Fashion writer Ty Gaskins credits the important back-end work to PR agencies like Lede, Karla Otto, KCD, and Lucien Pages. “They’re a huge driving force behind the scenes of these brands,” he says.

Writers and editors have repeatedly noted how vital a PR agency is to the run of a show. Editors applauded Gia Kuan for her press line, which might seem minor but was necessary, as the competing line was packed and the media line was empty. Easy entrance for editors makes a huge difference.

“This season made it clear that Lindsey Media has fashion week down to a science,” Smith says. “The entire team is a delight. I’m also consistently blown away by Gia Kuan’s shows.”

Lindsey Solomon of Lindsey Media notes that a well-run fashion event comes down to managing expectations and ensuring people are aware of their role.

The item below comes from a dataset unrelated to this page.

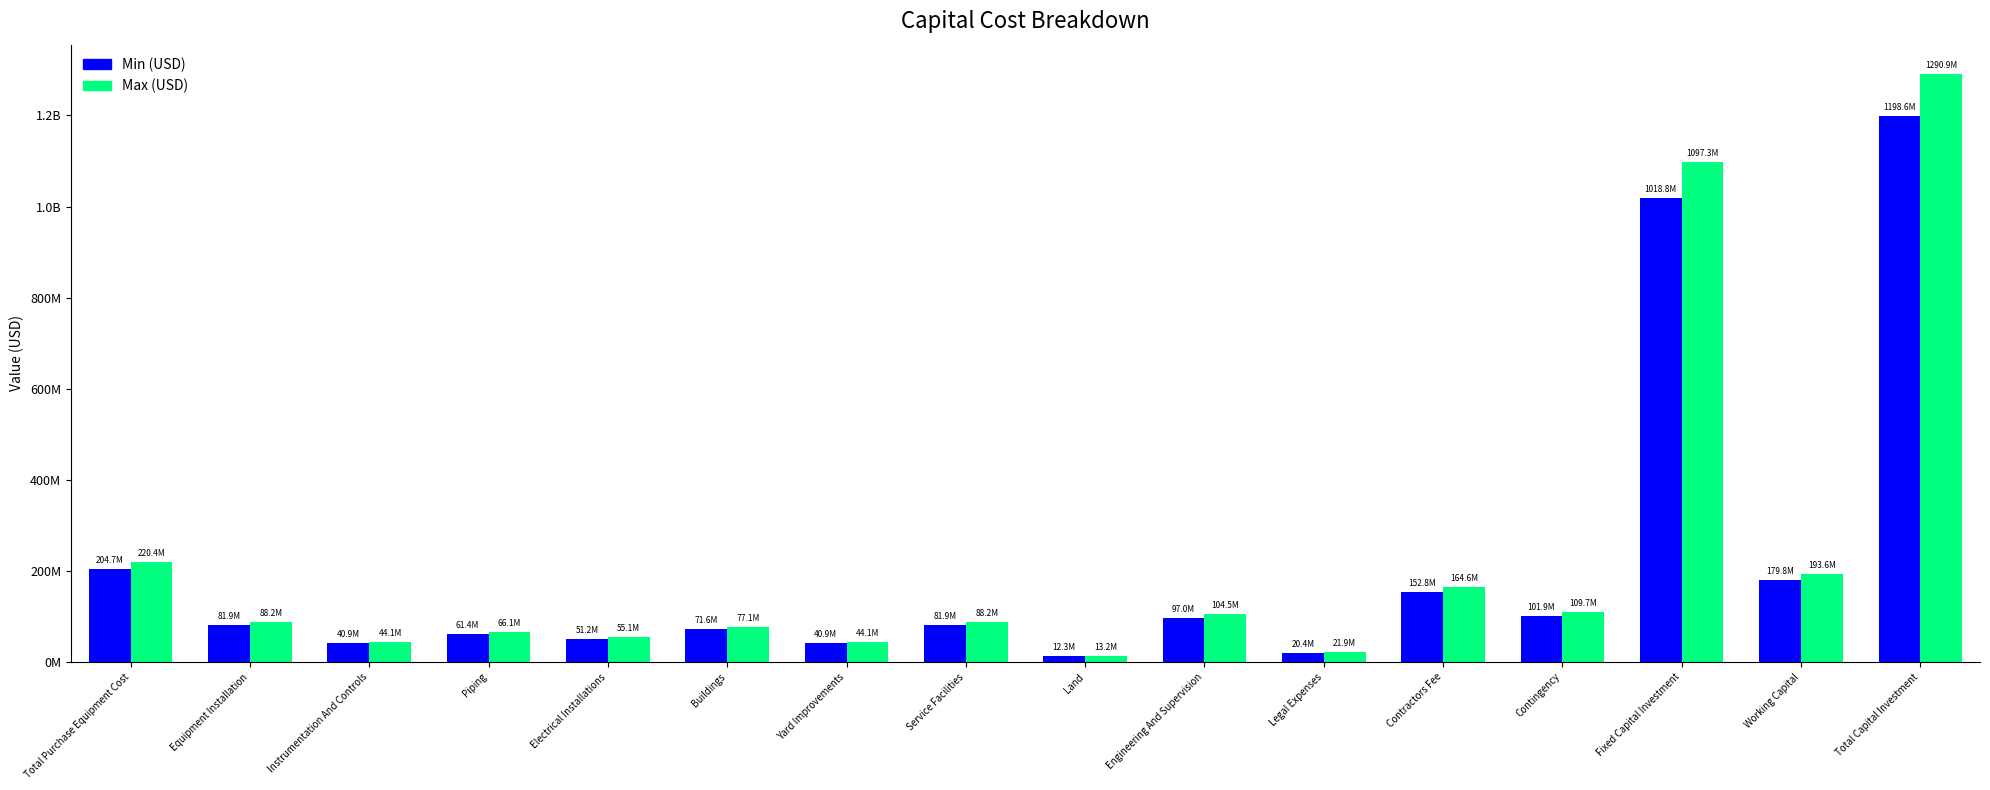

What are all the series names shown in the legend?

Min (USD), Max (USD)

No matter how small the role, everyone plays a part in producing the monster. “I could go on and on about the value but also the responsibility that comes with having volunteers because, ultimately, I can’t micromanage everyone,” Solomon says. “They need to know their role and what protocol and how to solve problems on the spot. It’s my team’s job to think of every possible scenario and have a solution — have an intern sit in a VIP seat until they show up, text the editor who’s running late for an ETA, and make sure check-in is efficient.”

Smith says there is definitely a vibe shift happening with New York Fashion Week, specifically, but not in the way alarmists are casting it. “If anything, NYFW is in a transitional period. Look closely, the vibe shift is just a new vanguard of local designers finding their footing. Wiederhoeft, Dauphinette, Sandy Liang, Eckhaus Latta, Area, Bad Binch TongTong, Collina Strada, and Luar all brought spectacle and substance in their own way this season,” he points out.

“I’d also argue that Tory Burch, Christian Siriano, and Proenza Schouler, among others, now deserve the helm of legacy labels that know how to put on a great show,” Smith adds. “The point is, we’re in the throes of change both on the designer and attendee sides, but New York’s unique spark, its essence, won’t change. Send in the influencers, shrink the schedule, and bring on the TikToks — NYFW will be just fine. The sublime exists everywhere you look.”

Complaining can be cathartic. Sharing the exasperation is part of the game. While editors continue to voice their concerns, we’re all still along for the turbulent ride. “I was personally so excited about attending NYFW,” Balagam says. “But everyone around me was like, ‘It sucks compared to how it used to be.’ Everyone seems to be ‘done with it,’ yet at the same time, they’re waiting in line for hours to get in, which is the essence of the city in many ways.”